The National Pork Producers Council and a diverse coalition of agricultural and business groups late yesterday — in the case American Farm Bureau Federation, et. al. vs. the U.S. Environmental Protection Agency — filed a request in federal court for a nationwide preliminary injunction against enforcement of the Obama administration’s Waters of the United States rule.
The Clean Water Act regulation issued in 2015 by the EPA gave the agency broad jurisdiction over U.S. waters to include, among other water bodies, upstream waters and intermittent and ephemeral streams such as the kind farmers use for drainage and irrigation. It also covered lands adjacent to such waters.
A U.S. Court of Appeals in October 2015 blocked the rule’s implementation, but a recent U.S. Supreme Court decision that lawsuits against the WOTUS rule should be heard at the federal District Court level technically lifted that stay. (In 2015, the NPPC, other agriculture and business groups and the attorneys general from numerous states filed lawsuits against the regulation in U.S. District Courts around the country.)
Last year, the EPA announced it would repeal and replace the rule. The agency recently proposed to amend the existing regulation to delay the applicability date for two years. It is expected soon to propose a regulation to rescind the rule, then promulgate a new rule based on input from regulated parties, including farmers.
In asking the U.S. District Court for the Southern District of Texas for a stay of the WOTUS Rule, the NPPC and the other organizations argue that the EPA’s repeal-and-replace process likely will be subjected to legal challenges and that “a nationwide preliminary injunction is imperative.

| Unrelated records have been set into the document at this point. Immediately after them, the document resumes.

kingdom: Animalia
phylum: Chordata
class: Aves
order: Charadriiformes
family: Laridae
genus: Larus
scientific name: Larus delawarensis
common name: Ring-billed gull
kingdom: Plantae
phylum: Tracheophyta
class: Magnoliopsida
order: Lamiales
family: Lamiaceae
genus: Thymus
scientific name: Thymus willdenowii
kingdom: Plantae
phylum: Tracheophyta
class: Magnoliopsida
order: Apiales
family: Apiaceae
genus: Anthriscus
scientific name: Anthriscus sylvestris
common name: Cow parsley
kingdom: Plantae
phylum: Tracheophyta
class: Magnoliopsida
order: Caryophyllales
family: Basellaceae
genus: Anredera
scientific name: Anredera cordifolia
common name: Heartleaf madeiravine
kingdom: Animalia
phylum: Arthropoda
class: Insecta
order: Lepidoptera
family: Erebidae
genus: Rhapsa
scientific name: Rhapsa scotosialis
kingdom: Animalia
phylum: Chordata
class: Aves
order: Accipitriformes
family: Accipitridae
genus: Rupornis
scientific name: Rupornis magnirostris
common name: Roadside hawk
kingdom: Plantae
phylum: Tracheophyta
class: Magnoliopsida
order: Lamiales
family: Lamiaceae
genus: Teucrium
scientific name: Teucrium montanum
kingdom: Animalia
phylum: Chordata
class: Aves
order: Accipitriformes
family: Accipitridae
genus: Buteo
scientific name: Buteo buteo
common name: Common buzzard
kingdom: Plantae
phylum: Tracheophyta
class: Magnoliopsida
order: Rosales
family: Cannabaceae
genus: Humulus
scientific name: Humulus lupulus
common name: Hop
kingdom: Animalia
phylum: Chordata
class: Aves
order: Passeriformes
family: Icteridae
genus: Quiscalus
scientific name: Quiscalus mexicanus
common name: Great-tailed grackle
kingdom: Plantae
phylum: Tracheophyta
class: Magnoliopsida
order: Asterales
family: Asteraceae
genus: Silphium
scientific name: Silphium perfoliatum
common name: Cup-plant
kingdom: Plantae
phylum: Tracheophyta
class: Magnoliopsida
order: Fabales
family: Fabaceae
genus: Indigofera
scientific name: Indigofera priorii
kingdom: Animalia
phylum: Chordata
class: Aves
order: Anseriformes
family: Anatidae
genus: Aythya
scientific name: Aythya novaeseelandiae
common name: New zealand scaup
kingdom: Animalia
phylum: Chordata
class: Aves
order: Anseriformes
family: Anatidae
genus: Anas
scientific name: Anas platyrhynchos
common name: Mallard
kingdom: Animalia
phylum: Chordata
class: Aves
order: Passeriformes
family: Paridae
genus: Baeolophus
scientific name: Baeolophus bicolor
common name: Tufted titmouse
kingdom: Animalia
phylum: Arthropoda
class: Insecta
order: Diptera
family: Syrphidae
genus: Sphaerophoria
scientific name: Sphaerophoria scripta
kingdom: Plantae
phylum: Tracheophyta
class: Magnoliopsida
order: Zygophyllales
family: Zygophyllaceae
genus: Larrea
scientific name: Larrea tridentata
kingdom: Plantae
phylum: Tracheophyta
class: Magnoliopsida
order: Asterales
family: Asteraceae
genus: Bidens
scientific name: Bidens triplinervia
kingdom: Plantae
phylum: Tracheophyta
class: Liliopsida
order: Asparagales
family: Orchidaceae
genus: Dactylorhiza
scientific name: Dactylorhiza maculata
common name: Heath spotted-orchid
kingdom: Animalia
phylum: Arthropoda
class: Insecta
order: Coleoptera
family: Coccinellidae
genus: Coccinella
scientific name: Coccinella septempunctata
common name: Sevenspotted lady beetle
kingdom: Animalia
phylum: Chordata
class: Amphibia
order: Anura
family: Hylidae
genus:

“The risk that the WOTUS Rule might come in and out of effect repeatedly over the coming years as new regulations are promulgated and new lawsuits are brought represents a manifest irreparable harm not only to the states … but also to private landowners and business owners.”
In addition to a lack of regulatory certainty, the organizations contend, if the current WOTUS rule were to go into effect, it would subject farmers and business owners to citizen enforcement suits, which, if successful, carry heavy civil and potentially criminal penalties.